Harold Camping and his devoted followers claim a massive earthquake will mark the second coming of Jesus, or so-called Judgment Day on Saturday, May 21, ushering in a five month period of catastrophes before the world comes to a complete end in October.

At the center of it all, Camping's organization, Family Radio, is perfectly happy to take your money -- and in fact, received $80 million in contributions between 2005 and 2009. Camping founded Family Radio, a nonprofit Christian radio network based in Oakland, Calif. with about 65 stations across the country, in 1958.

via money.cnn.com.

Esther, the receptionist in the Oakland office, said some of her most extreme coworkers have recently driven up in fancy cars or taken their families on nice vacations as a last hurrah.

But overall, she estimates about 80% of her coworkers don't even agree with Camping's May 21 forecast. She has stuck to her work as usual, booking appointments and filling up calendars for her coworkers well beyond the May 21 date.

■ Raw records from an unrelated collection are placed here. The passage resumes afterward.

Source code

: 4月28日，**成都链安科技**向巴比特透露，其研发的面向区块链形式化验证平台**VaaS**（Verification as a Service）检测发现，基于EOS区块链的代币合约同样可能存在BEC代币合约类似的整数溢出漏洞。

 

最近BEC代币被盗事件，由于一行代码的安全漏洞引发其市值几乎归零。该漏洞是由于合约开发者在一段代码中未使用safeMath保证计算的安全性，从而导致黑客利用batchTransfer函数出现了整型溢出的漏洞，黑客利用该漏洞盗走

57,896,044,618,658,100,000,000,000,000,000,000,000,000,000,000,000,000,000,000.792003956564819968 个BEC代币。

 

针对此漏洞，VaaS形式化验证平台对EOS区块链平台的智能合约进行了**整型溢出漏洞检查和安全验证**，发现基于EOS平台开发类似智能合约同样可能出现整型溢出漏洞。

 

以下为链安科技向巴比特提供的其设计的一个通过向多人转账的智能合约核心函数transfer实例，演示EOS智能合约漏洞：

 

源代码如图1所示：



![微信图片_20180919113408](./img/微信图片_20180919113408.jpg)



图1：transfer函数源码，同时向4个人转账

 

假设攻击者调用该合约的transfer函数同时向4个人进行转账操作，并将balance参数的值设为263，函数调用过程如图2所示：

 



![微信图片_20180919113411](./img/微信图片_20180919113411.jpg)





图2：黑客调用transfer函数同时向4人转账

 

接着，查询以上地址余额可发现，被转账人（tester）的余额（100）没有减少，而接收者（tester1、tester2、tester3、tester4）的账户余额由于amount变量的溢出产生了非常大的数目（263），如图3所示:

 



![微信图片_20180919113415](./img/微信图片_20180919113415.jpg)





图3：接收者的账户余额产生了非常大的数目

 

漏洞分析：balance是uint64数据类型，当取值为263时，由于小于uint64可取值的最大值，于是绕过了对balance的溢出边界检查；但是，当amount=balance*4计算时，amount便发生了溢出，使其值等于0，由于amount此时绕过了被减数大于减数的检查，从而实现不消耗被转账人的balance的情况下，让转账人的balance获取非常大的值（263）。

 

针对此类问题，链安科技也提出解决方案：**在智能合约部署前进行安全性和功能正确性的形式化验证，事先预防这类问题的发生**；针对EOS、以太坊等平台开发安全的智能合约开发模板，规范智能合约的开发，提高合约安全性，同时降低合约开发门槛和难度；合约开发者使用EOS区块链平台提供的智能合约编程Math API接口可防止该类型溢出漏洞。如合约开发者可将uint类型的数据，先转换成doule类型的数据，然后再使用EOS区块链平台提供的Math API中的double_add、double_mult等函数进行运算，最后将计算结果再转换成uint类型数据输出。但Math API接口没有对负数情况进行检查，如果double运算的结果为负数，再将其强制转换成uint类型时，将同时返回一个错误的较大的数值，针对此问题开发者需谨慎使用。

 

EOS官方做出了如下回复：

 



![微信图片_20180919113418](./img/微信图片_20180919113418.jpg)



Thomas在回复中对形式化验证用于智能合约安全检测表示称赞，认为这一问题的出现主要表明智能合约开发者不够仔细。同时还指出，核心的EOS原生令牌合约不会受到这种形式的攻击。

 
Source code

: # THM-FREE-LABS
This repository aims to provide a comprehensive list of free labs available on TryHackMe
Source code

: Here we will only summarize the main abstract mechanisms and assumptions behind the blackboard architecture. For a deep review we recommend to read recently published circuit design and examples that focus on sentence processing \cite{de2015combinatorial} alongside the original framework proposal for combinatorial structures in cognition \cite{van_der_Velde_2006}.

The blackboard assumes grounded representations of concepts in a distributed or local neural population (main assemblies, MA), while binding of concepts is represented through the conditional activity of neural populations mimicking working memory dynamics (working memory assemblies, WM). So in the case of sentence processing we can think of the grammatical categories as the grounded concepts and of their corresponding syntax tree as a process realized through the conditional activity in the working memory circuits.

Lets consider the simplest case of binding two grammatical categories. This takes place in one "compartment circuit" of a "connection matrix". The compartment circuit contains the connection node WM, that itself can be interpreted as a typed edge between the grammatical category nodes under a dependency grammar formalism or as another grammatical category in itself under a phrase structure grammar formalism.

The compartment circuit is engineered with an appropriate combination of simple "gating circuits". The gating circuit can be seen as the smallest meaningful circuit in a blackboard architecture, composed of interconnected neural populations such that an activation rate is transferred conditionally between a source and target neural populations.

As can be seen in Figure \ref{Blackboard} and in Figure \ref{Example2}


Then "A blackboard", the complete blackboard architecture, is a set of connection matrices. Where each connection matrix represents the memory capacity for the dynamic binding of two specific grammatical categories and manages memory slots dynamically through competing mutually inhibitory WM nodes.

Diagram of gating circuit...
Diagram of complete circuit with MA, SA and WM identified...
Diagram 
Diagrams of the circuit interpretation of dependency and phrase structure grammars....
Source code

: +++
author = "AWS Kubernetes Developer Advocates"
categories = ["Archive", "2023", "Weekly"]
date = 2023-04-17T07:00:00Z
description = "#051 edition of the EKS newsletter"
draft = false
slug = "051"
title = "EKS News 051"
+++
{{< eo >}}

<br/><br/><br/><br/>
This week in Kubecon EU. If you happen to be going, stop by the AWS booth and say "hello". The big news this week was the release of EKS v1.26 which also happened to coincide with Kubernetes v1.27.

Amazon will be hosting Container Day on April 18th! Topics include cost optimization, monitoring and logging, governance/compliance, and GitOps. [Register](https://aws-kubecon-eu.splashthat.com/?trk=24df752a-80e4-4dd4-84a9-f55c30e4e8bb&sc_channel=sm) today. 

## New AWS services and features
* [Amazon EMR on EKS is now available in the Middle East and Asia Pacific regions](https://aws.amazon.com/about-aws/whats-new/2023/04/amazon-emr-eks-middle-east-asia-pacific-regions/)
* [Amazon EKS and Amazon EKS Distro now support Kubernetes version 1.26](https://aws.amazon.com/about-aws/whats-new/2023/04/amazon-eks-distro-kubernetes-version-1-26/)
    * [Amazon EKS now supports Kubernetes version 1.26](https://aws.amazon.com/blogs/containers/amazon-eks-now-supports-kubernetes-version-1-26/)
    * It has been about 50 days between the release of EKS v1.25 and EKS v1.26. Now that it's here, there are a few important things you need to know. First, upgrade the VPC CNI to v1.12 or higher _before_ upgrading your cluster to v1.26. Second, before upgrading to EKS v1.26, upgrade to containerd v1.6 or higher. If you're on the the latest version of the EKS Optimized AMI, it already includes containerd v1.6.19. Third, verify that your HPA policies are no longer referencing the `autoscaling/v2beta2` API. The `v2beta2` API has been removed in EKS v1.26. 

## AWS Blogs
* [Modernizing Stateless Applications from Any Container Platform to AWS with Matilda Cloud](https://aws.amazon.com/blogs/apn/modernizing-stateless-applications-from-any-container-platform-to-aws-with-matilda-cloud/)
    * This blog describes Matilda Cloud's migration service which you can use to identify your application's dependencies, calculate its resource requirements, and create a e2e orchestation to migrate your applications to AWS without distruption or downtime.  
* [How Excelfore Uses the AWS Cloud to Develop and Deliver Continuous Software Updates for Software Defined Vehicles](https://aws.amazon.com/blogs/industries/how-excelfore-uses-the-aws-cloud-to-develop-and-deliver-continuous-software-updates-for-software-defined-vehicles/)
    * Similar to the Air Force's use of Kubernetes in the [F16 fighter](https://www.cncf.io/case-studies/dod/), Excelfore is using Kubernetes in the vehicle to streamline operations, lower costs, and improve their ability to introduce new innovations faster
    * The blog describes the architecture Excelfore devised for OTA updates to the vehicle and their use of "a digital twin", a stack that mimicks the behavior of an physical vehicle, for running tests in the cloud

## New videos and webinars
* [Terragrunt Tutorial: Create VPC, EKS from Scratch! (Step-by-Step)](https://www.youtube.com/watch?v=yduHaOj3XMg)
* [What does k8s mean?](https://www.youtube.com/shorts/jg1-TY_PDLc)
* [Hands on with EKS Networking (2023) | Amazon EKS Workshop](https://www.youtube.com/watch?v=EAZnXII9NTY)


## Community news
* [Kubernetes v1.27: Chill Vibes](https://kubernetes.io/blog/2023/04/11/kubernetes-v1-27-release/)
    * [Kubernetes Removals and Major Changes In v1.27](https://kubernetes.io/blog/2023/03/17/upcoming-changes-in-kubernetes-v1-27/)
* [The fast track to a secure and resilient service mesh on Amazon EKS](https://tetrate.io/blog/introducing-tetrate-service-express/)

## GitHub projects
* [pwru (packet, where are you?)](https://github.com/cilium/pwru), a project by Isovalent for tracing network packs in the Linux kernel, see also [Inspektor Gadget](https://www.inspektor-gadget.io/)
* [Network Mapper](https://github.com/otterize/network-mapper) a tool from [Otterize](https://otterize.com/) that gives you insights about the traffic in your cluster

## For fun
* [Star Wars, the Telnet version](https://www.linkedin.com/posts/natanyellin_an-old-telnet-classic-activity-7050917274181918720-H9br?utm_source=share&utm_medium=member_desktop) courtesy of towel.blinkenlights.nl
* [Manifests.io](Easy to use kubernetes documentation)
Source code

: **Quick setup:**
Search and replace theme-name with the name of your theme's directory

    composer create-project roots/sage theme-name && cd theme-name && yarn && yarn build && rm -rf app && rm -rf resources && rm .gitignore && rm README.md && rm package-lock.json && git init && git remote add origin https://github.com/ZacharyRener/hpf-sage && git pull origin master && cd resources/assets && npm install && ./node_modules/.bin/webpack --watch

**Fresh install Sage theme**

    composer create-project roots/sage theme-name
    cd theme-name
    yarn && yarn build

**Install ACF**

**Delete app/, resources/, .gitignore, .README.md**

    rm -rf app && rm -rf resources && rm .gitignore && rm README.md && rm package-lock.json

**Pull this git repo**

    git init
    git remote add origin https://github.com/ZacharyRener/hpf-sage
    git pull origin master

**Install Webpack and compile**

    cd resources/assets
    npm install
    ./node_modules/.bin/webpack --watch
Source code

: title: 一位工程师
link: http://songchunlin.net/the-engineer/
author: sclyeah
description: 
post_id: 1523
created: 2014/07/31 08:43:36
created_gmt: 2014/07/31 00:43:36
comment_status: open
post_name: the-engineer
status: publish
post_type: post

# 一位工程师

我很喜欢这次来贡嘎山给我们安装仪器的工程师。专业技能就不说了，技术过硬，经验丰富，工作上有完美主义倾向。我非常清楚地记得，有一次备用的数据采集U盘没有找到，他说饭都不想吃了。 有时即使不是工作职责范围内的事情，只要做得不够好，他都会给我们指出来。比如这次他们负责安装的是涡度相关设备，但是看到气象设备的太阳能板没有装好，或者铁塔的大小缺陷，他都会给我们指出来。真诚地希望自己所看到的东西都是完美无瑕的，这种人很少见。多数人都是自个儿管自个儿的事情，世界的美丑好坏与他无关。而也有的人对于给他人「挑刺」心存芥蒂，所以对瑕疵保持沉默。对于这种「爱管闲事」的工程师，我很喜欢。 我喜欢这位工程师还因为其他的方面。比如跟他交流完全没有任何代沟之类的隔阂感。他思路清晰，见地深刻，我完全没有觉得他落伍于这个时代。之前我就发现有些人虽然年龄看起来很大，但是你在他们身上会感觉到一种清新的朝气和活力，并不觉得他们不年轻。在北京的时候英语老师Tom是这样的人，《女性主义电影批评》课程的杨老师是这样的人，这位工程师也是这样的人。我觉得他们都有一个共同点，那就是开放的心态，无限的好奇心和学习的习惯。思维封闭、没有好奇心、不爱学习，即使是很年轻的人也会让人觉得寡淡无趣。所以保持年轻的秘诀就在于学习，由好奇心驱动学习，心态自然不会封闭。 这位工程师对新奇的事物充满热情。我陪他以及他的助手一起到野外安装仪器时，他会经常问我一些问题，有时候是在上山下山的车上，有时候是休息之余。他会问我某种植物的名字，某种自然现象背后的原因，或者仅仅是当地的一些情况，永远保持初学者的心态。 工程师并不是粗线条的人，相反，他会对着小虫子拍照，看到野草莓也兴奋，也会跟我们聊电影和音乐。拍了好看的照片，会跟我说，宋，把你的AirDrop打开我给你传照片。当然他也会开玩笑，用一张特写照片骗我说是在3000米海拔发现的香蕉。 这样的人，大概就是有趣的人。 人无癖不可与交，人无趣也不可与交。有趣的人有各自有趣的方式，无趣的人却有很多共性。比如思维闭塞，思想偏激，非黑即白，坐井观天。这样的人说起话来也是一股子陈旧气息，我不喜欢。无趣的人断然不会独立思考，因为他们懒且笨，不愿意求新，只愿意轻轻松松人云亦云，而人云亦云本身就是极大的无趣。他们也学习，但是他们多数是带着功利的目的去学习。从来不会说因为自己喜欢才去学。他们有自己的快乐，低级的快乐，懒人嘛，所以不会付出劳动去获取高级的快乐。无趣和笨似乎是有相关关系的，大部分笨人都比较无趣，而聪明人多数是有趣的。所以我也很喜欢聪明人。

Meanwhile, some employees are questioning the meaning of Harold Camping's goodbye letter sent to the Family Radio mailing list last week.

While he says farewell, he encourages employees to "steadfastly continue to stand with us to proclaim the Gospel through Family Radio."

Could that mean he plans on disappearing, but the company should still go about its business as usual?

The producer in Illinois said, "We're trying to guess what it means for the company. Our producers have programs done through the end of the month, so we're not looking at that having any effect on the work."

Also curious is why Family Radio requested an extension to file their nonprofit paperwork. The group is required to submit financial documents in many of the states where they solicit donations, and in Minnesota they requested an extension from their July 15 deadline to November 15.

July 15th was already well past their Judgment Day prediction -- when they say believers will ascend to heaven -- so why bother requesting an extension to November?